Exercise:
Output exactly the lines from the line that has "Pathologic diagnosis: Serous" through the last line of the data below, with no pictures.

[Stored data]
-- -- --

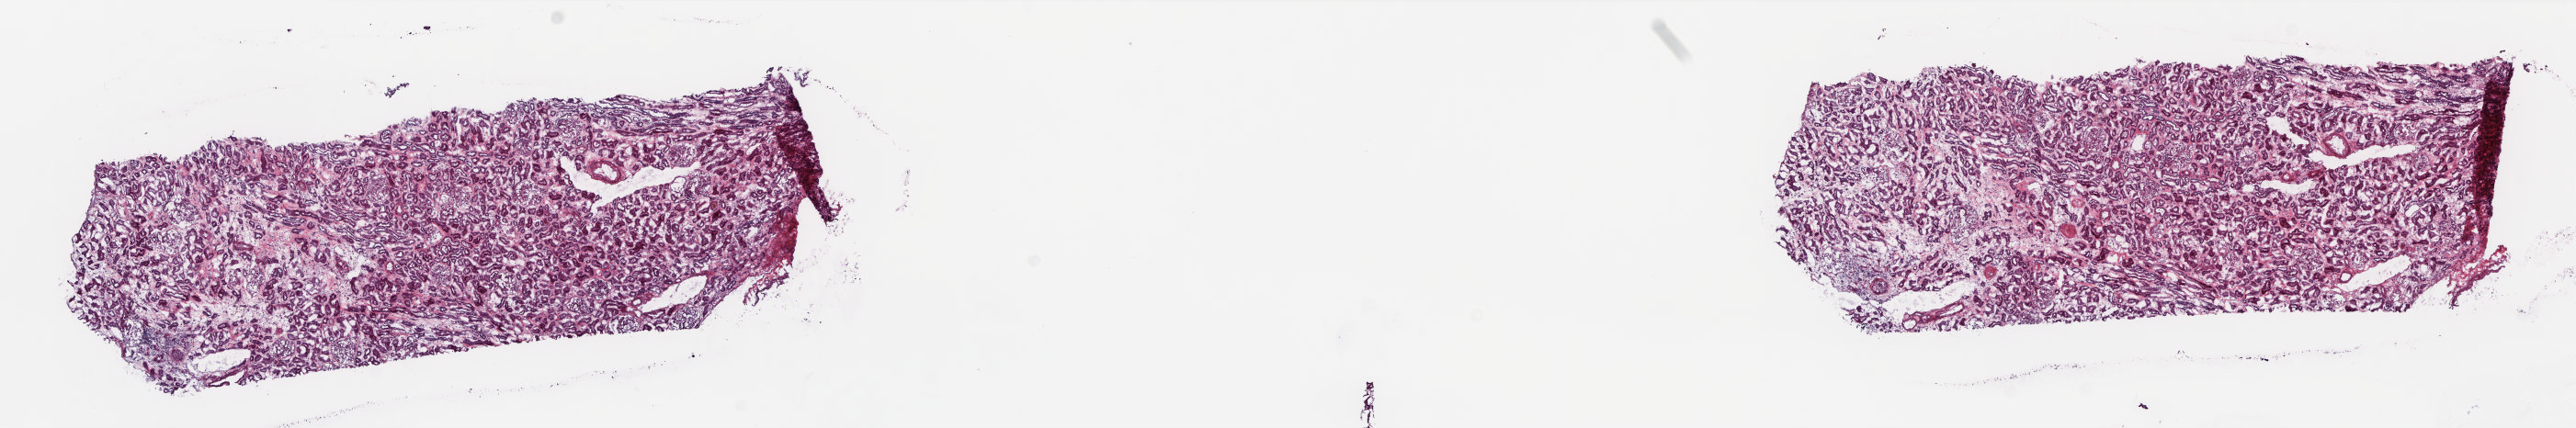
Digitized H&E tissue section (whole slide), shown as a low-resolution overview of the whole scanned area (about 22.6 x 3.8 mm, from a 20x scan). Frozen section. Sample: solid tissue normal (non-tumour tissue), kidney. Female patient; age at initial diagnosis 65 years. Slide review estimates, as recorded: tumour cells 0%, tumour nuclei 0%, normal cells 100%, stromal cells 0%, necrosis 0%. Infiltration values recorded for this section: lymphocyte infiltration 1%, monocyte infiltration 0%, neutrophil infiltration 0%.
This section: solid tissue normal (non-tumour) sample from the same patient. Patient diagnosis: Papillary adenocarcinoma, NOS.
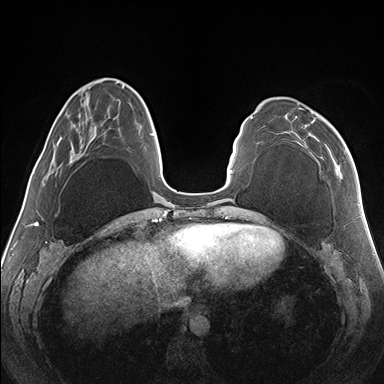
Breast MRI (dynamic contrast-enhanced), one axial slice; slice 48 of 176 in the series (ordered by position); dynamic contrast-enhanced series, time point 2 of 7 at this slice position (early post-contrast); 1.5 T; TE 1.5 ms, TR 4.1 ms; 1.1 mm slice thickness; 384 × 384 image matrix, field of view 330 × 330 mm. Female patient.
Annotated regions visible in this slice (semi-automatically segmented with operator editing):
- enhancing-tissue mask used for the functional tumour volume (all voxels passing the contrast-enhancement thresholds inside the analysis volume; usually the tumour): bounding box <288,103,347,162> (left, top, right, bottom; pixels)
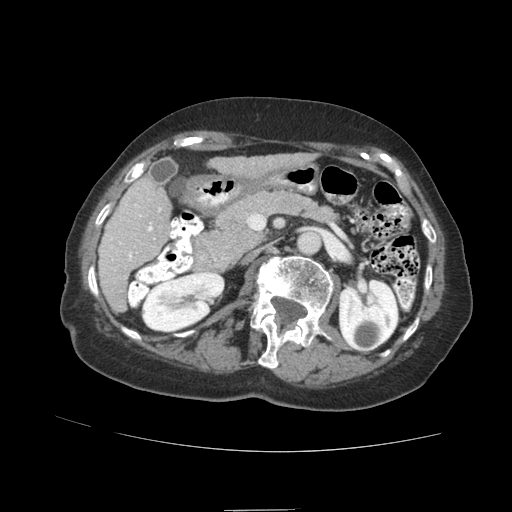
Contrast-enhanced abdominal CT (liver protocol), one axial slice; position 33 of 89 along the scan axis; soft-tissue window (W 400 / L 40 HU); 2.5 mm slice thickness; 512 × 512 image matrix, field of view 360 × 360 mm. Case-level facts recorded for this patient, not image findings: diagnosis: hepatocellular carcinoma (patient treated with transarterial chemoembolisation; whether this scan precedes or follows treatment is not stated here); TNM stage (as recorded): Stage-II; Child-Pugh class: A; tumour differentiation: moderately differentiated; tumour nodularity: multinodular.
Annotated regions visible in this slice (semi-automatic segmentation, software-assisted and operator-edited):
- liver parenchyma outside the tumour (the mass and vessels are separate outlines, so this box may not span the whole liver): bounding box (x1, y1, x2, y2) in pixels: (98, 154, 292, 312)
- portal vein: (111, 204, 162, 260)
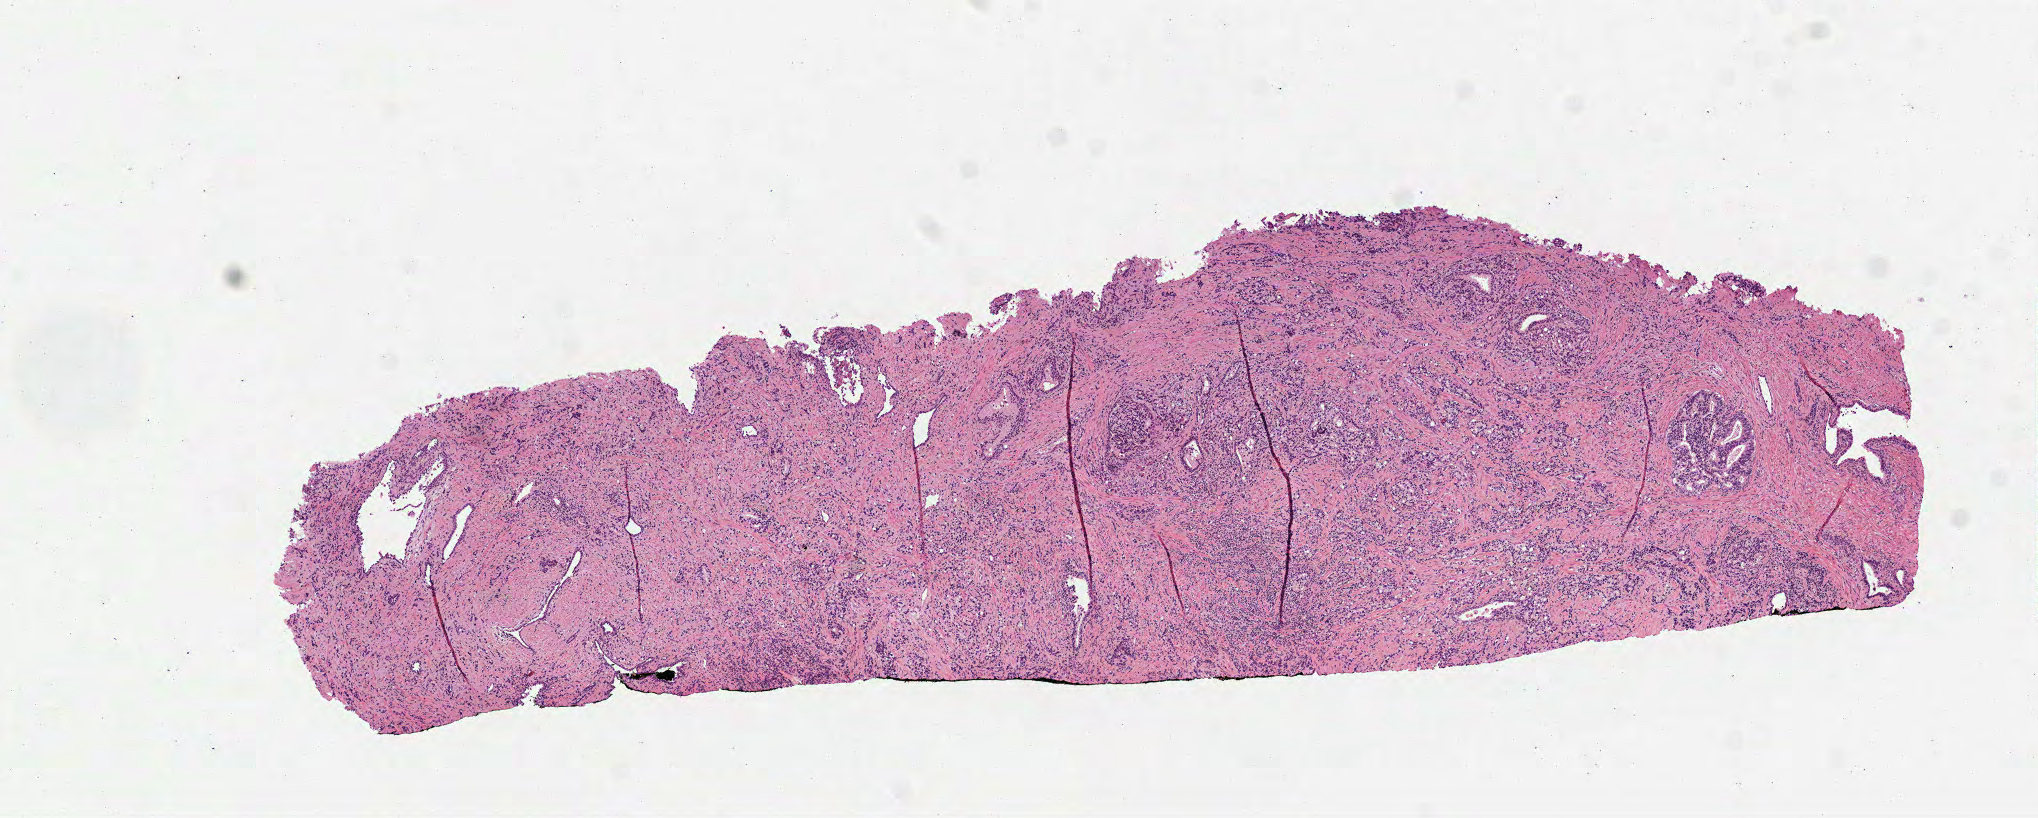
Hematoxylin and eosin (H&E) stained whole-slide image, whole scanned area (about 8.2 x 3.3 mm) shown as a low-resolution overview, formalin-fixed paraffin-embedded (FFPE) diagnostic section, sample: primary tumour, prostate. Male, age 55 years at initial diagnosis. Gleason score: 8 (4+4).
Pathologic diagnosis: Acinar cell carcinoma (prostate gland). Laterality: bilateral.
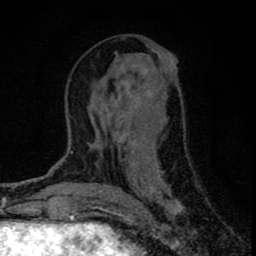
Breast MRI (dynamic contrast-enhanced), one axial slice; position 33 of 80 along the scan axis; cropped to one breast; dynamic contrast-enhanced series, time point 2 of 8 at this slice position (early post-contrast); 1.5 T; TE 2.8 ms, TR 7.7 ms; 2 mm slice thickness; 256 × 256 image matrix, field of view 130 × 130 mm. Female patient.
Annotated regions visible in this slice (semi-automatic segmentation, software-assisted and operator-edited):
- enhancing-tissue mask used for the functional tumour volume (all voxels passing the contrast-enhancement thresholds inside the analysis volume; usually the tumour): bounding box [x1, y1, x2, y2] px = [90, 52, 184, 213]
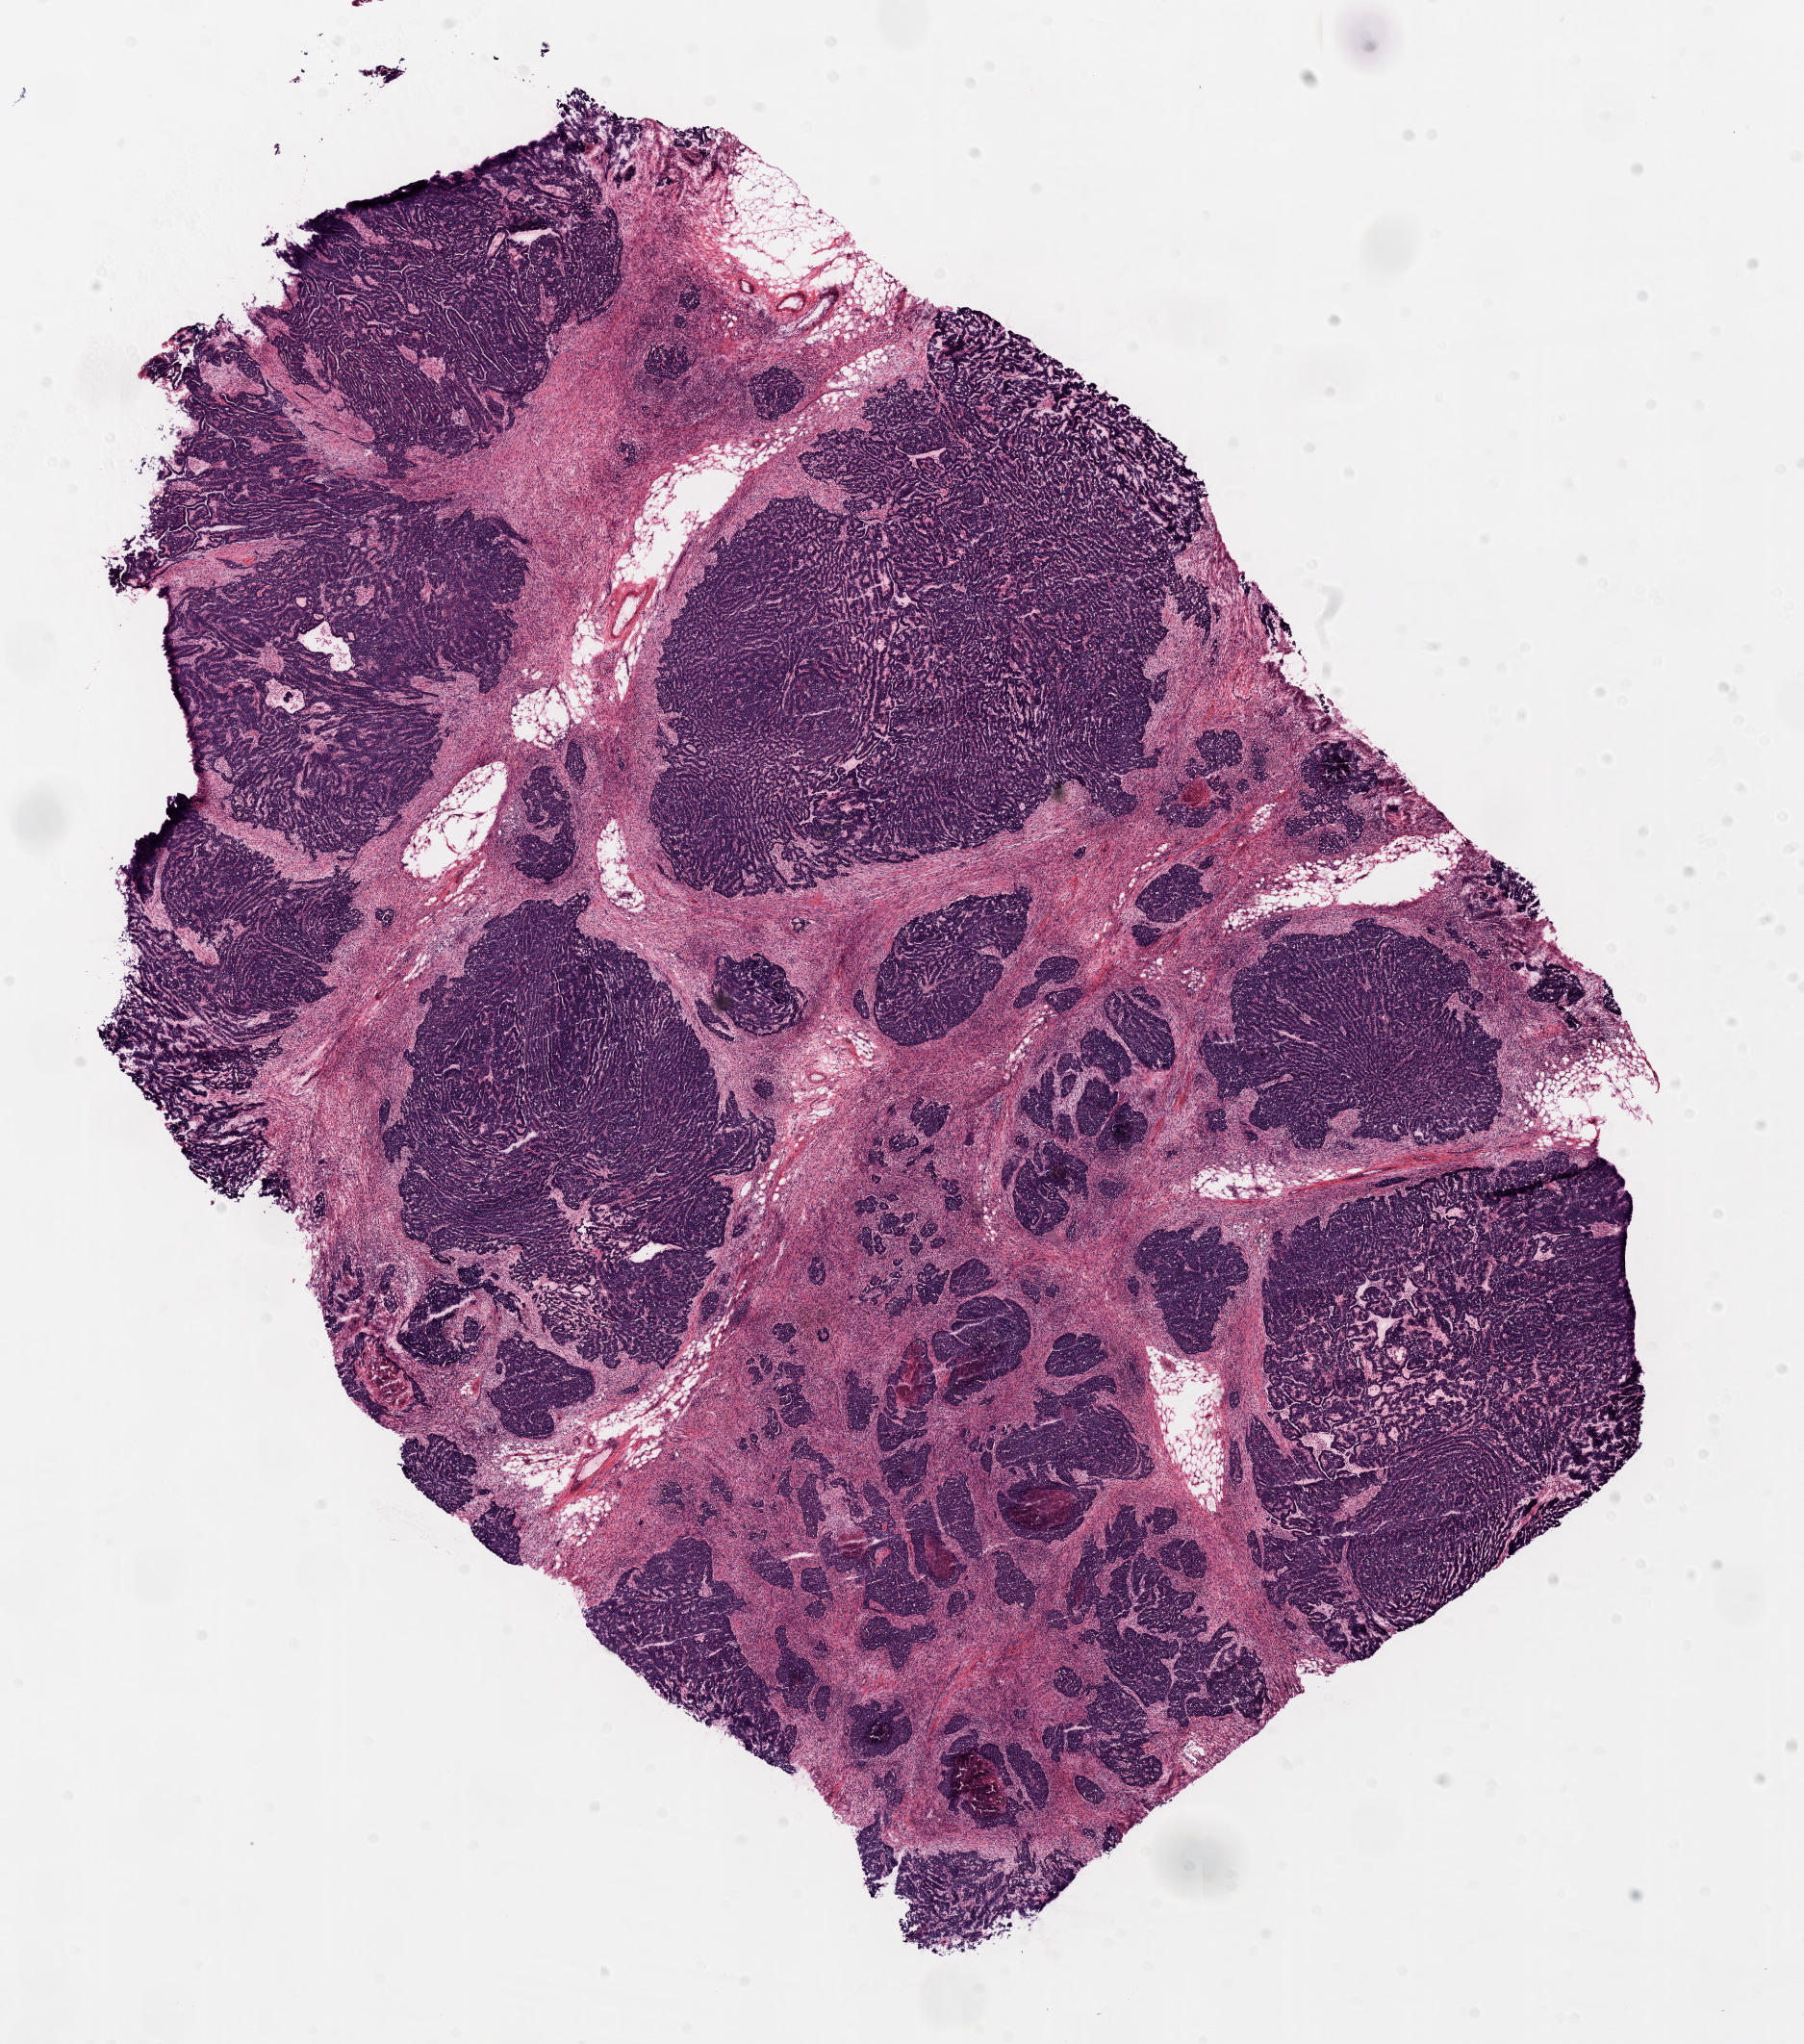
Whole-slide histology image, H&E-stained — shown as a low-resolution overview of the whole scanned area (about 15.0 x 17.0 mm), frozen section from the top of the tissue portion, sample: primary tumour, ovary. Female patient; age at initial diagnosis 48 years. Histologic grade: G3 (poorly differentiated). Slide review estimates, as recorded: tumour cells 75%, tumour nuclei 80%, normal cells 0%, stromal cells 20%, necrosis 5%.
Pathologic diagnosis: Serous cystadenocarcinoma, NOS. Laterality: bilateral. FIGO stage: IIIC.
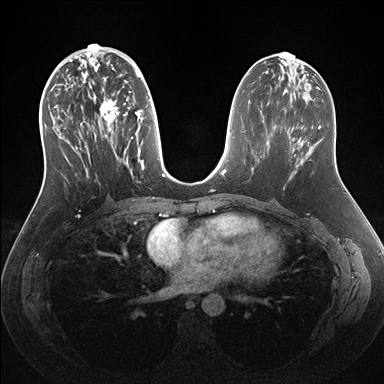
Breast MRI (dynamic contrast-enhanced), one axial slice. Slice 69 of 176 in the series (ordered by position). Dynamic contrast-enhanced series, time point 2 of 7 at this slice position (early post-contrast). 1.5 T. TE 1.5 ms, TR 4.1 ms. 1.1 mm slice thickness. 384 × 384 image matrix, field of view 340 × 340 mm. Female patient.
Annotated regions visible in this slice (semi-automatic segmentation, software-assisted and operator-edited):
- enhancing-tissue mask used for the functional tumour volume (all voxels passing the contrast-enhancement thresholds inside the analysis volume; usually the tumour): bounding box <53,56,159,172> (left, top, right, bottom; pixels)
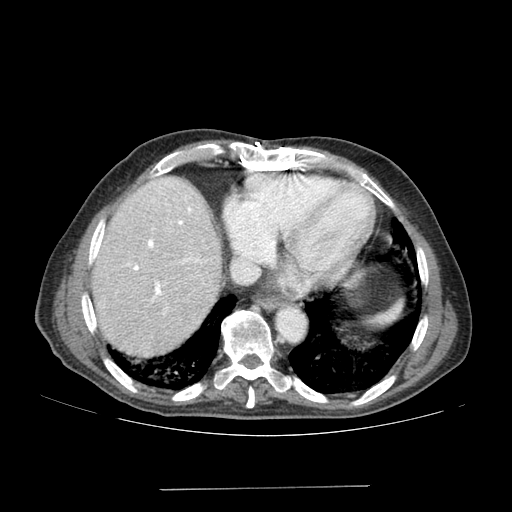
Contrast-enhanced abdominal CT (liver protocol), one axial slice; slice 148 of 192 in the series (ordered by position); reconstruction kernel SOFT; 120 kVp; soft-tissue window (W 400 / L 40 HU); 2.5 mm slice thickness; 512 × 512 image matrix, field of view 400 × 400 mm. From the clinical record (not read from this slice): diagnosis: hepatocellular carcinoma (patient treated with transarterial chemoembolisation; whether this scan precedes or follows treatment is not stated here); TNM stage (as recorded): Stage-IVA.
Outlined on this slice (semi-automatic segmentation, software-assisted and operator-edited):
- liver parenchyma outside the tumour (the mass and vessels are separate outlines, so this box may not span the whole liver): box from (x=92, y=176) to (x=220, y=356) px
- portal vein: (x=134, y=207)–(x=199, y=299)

-- -- --

Solution for this task:
Pathologic diagnosis: Serous cystadenocarcinoma, NOS. Laterality: bilateral. FIGO stage: IIIC.
Breast MRI (dynamic contrast-enhanced), one axial slice. Slice 69 of 176 in the series (ordered by position). Dynamic contrast-enhanced series, time point 2 of 7 at this slice position (early post-contrast). 1.5 T. TE 1.5 ms, TR 4.1 ms. 1.1 mm slice thickness. 384 × 384 image matrix, field of view 340 × 340 mm. Female patient.
Annotated regions visible in this slice (semi-automatic segmentation, software-assisted and operator-edited):
- enhancing-tissue mask used for the functional tumour volume (all voxels passing the contrast-enhancement thresholds inside the analysis volume; usually the tumour): bounding box <53,56,159,172> (left, top, right, bottom; pixels)
Contrast-enhanced abdominal CT (liver protocol), one axial slice; slice 148 of 192 in the series (ordered by position); reconstruction kernel SOFT; 120 kVp; soft-tissue window (W 400 / L 40 HU); 2.5 mm slice thickness; 512 × 512 image matrix, field of view 400 × 400 mm. From the clinical record (not read from this slice): diagnosis: hepatocellular carcinoma (patient treated with transarterial chemoembolisation; whether this scan precedes or follows treatment is not stated here); TNM stage (as recorded): Stage-IVA.
Outlined on this slice (semi-automatic segmentation, software-assisted and operator-edited):
- liver parenchyma outside the tumour (the mass and vessels are separate outlines, so this box may not span the whole liver): box from (x=92, y=176) to (x=220, y=356) px
- portal vein: (x=134, y=207)–(x=199, y=299)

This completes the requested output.